* _Excerto_:
>>>>>
Não houve cerimónias de entrega dos ditos nem elogios e muito menos agradecimentos ao ME ou a alguns dos seus representantes, tendo surgido na imprensa nacional várias críticas relativamente à credibilidade pedagógica dos aparelhos e à sua utilidade, que continua a não estar comprovada, em parte devido à crise que a Educação em Portugal atravessa, com os professores firmes na luta pelos direitos que indubitavelmente lhes assistem e que o ME insiste em não reconhecer.

Porém no EPE [ndr: Ensino português no estrangeiro], onde luta de professores não houve, embora muito houvesse para reivindicar, e tendo o Conselho de Ministros, a 31 de dezembro de 2021, autorizado a cedência de 17.168.330 euros ao Instituto Camões, ostensivamente para aquisição de plataformas, manuais, certificação das aprendizagens, computadores para docentes e discentes do Ensino Português no Estrangeiro, dentro do plano de digitalização do EPE, verificaram-se duas estranhas circunstâncias.

A primeira é que a inconstitucional “Propina”, obrigatória apenas para os alunos portugueses e lusodescendentes, cuja exigência é sempre fundamenta pelo IC com a necessidade de adquirir manuais e de custear o processo de certificação, continuou a ser aplicada, embora parte da quantia acima indicada fosse destinada a despesas nesses dois sectores, sendo necessário lembrar que com a mesma, desde 2013, data em que foi implantada, o Instituto Camões terá obtido um verba de cerca de 18 milhões de euros, que gere livremente.

A segunda é que, embora segundo o CM os 17 milhões fossem destinados à digitalização do EPE, em março de 2022 os responsáveis do IC declararam que a verba seria aplicada apenas na digitalização do ensino paralelo, aquele em que a tal “propina” é obrigatória, facto que ninguém questionou.

E assim, quase um ano depois dessa afirmação, em maio de 2023, já perto do fim do ano letivo, foi instaurado a toda a pressa um processo de empréstimo de tablets unicamente aos alunos que frequentam os cursos de Português extra-horário escolar.

Os alunos que têm aulas dentro do horário escolar normal ficaram de fora e não irão receber seja o que for, facto estranho e que se afigura algo discriminatório, pois além de todos serem alunos lecionados por docentes remunerados pelo Estado Português, com programas e manuais idênticos àqueles utilizados no ensino extra-horário e o que é mais importante, organizados em turmas homogéneas, onde o uso dos tablets poderia ser vantajoso, ficaram, como já dito, excluídos.

Os “felizes contemplados” – aspas intencionais – foram os alunos do ensino fora horário, com turmas em que se acumulam alunos de 1° até 5° ano de escolaridade, lecionados conjuntamente e onde é lícito perguntar se, em grupos tão heterogéneos, onde nem todos os alunos terão tablet, porque nem todos os pais quiseram aceitar a responsabilidade de indemnização em caso de perca ou dano do dito, não irão os citados causar ainda mais confusão, com uns alunos com, outros sem, uns ainda em fase de alfabetização e outros já bem mais adiantados? Qual será, nas condições citadas, e que não se irão modificar, a utilidade de um aparelho que agora, só por si, já é apresentado quase como milagroso e com o poder de resolver o problema da heterogeneidade exagerada, concedendo imediata qualidade de ensino a um sistema de onde há muito a mesma desapareceu?
<<<<<
* _Dados fornecidos_:
>>>>>
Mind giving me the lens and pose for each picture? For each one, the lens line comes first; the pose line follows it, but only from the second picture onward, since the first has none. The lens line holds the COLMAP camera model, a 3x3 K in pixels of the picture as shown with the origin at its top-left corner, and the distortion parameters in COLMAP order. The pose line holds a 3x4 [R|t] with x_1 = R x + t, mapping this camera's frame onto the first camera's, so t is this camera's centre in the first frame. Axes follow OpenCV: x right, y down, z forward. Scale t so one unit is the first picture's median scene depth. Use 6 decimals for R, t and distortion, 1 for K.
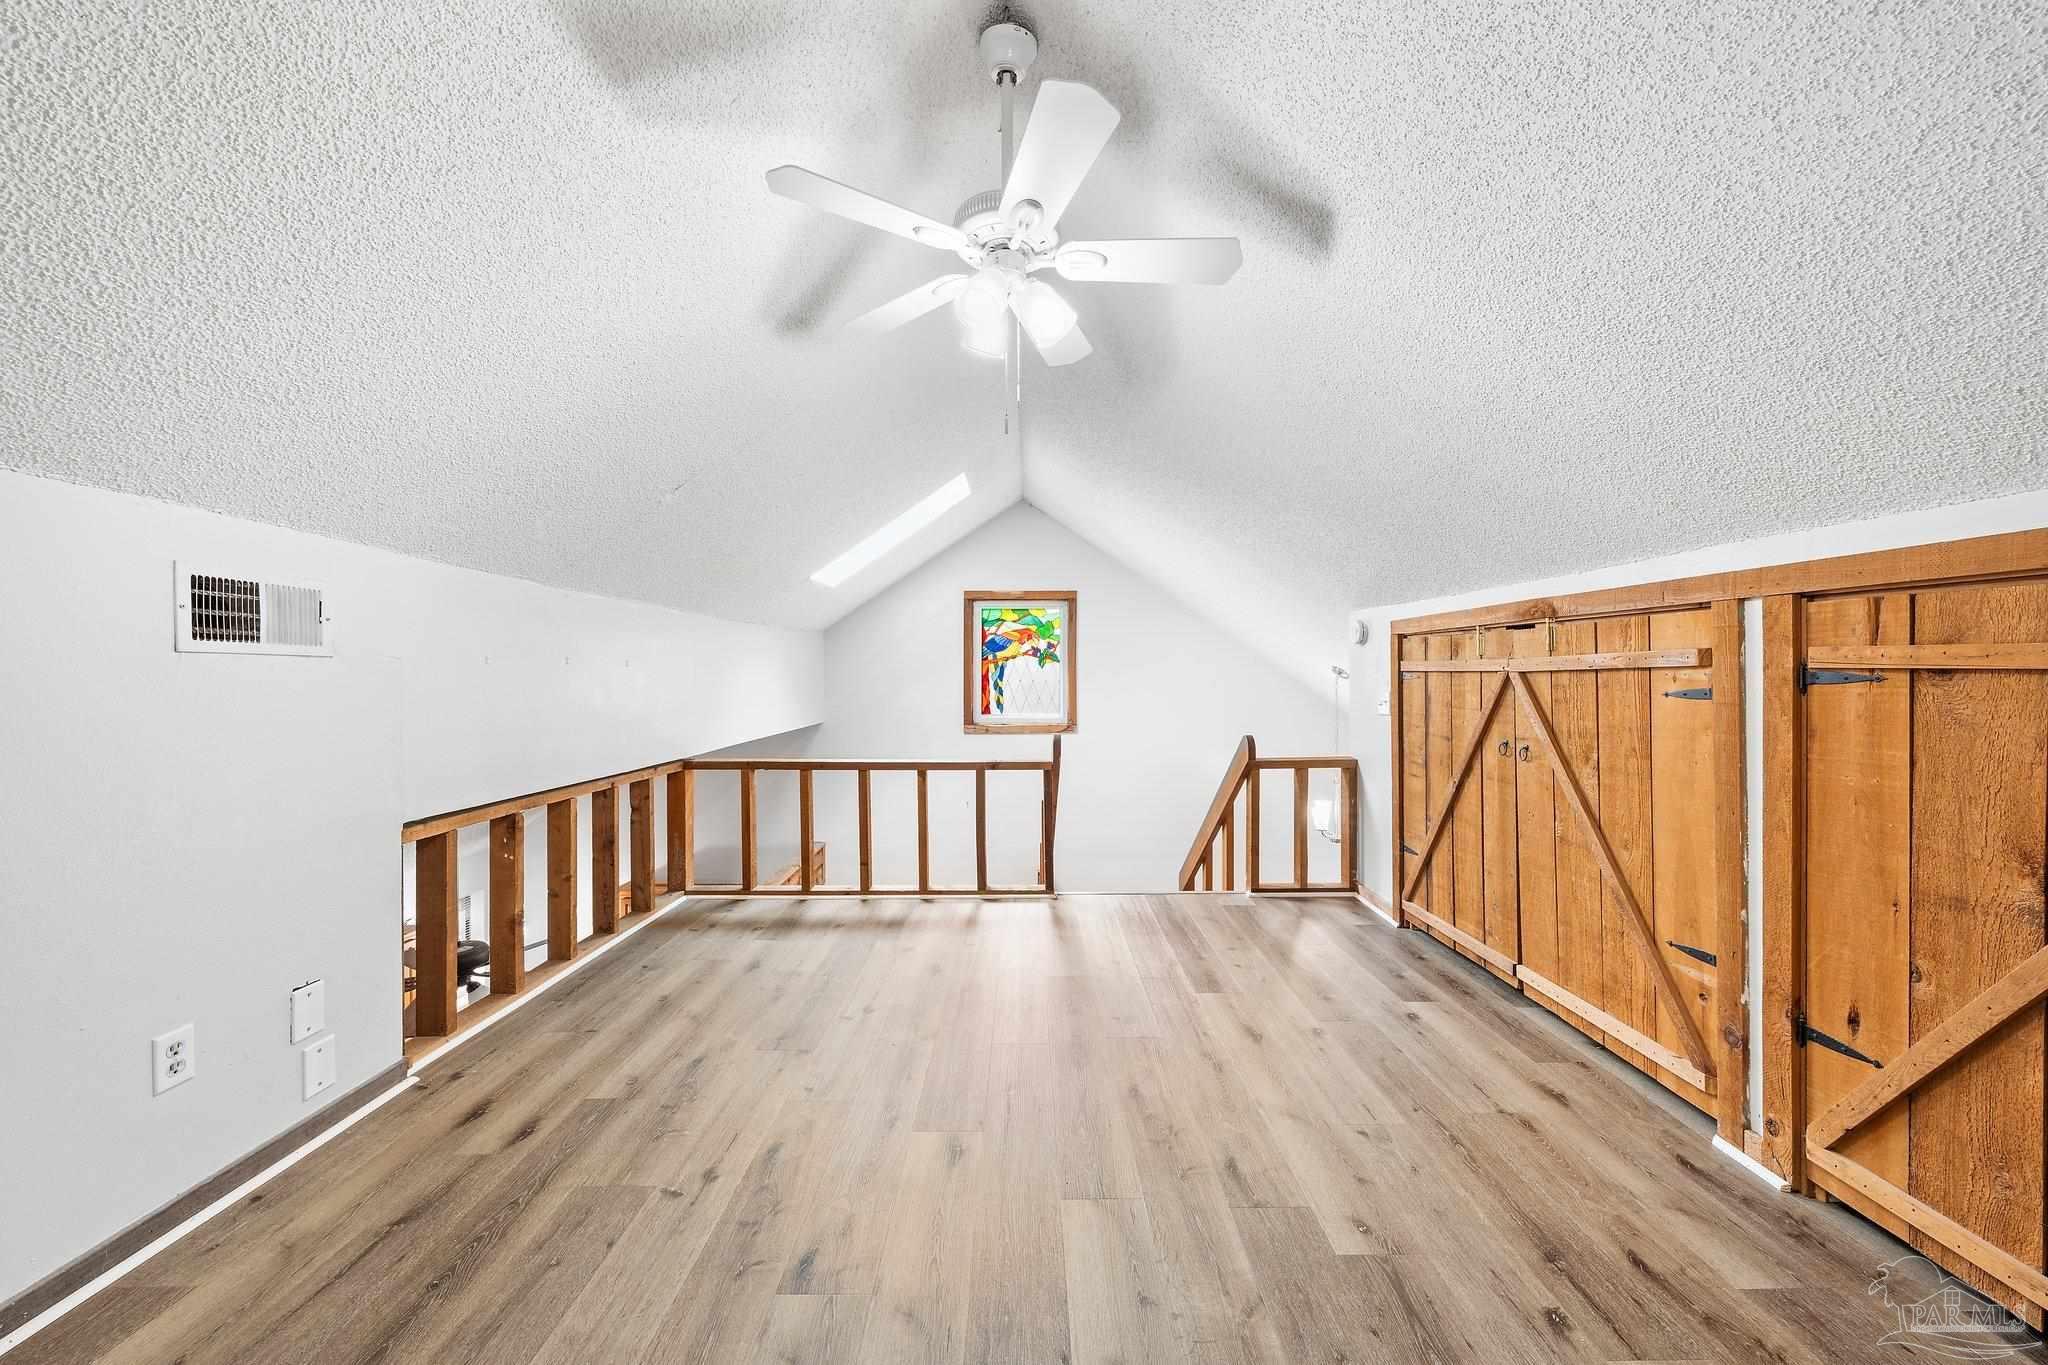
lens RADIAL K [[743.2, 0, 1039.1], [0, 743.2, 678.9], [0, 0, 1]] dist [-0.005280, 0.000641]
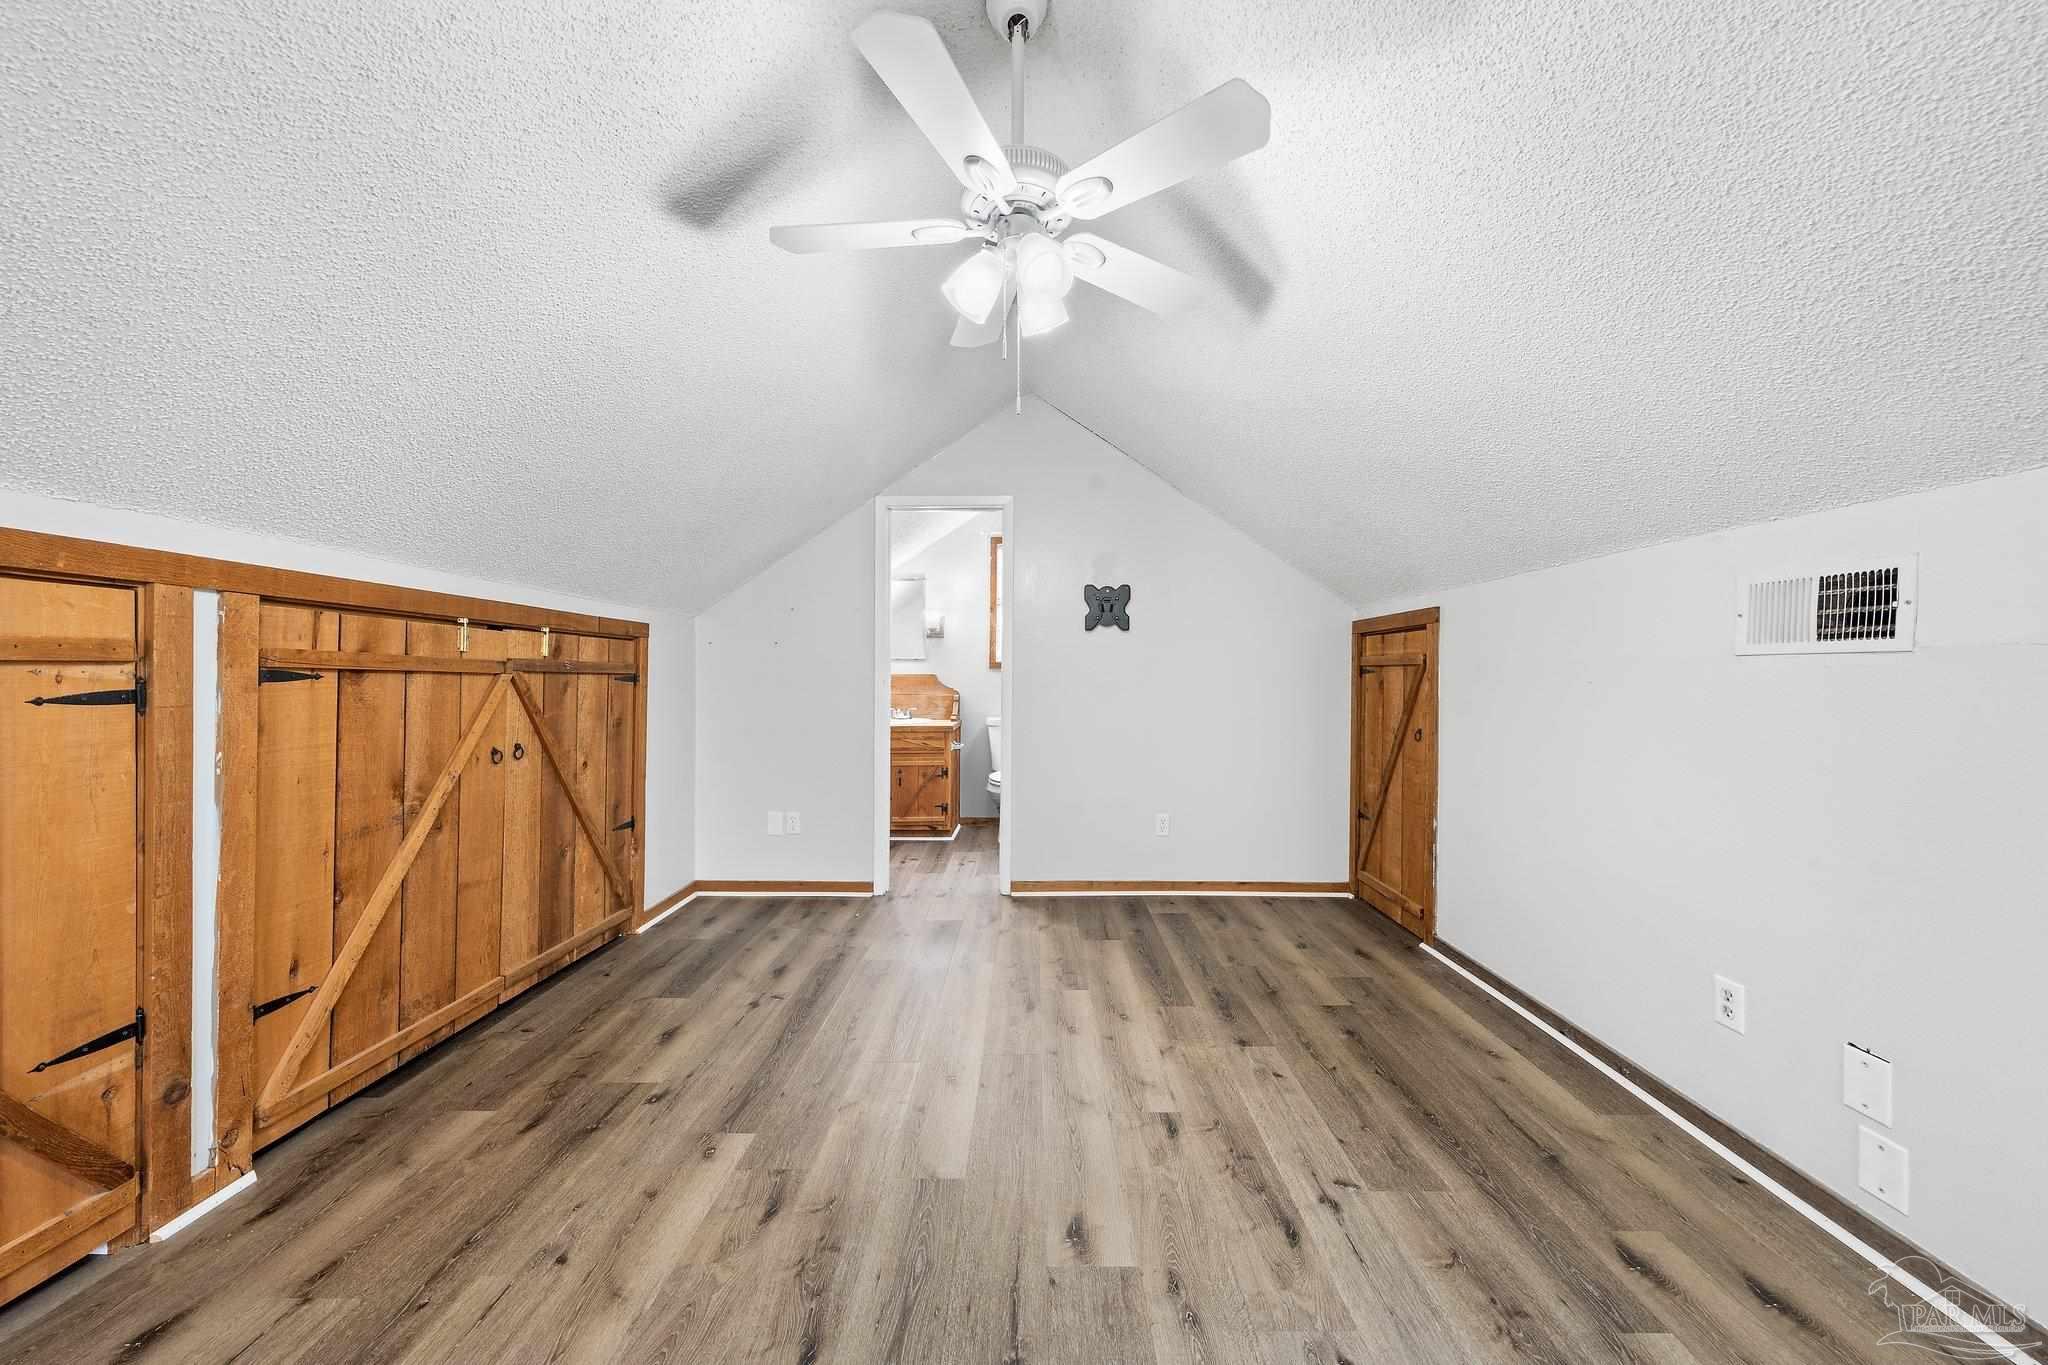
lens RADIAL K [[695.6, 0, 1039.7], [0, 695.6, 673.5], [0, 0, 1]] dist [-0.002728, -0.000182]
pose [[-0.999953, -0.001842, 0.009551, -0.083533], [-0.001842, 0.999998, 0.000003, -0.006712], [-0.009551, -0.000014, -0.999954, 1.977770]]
<<<<<
>>>>>
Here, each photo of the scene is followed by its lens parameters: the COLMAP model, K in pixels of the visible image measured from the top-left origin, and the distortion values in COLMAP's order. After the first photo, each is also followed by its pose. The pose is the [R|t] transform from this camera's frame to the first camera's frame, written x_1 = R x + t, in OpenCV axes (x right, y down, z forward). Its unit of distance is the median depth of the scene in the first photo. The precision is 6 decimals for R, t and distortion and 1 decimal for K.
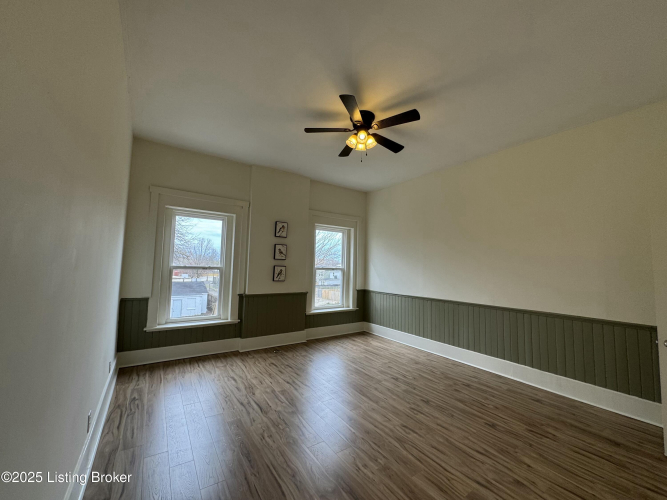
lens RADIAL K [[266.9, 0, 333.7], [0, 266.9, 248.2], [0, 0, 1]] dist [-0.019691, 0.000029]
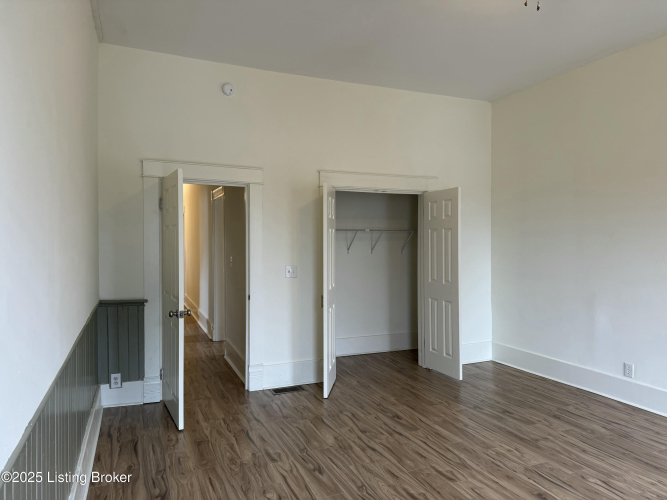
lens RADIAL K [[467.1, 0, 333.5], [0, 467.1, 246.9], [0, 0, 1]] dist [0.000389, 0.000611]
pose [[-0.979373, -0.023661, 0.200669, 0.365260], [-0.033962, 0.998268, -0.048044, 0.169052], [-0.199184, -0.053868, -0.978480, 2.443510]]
<<<<<
* _Problemas a resolver_:
A - Devolva, sem qualquer alteração, o trecho do excerto que vai de "Os alunos que têm" até "já dito, excluídos.", inclusive.
B - Segundo o excerto, que quantia autorizou o Conselho de Ministros a ceder ao Instituto Camões?
Recorra unicamente ao excerto como fonte.

* _Resultados esperados_:
A -
Os alunos que têm aulas dentro do horário escolar normal ficaram de fora e não irão receber seja o que for, facto estranho e que se afigura algo discriminatório, pois além de todos serem alunos lecionados por docentes remunerados pelo Estado Português, com programas e manuais idênticos àqueles utilizados no ensino extra-horário e o que é mais importante, organizados em turmas homogéneas, onde o uso dos tablets poderia ser vantajoso, ficaram, como já dito, excluídos.

B - 17.168.330 euros.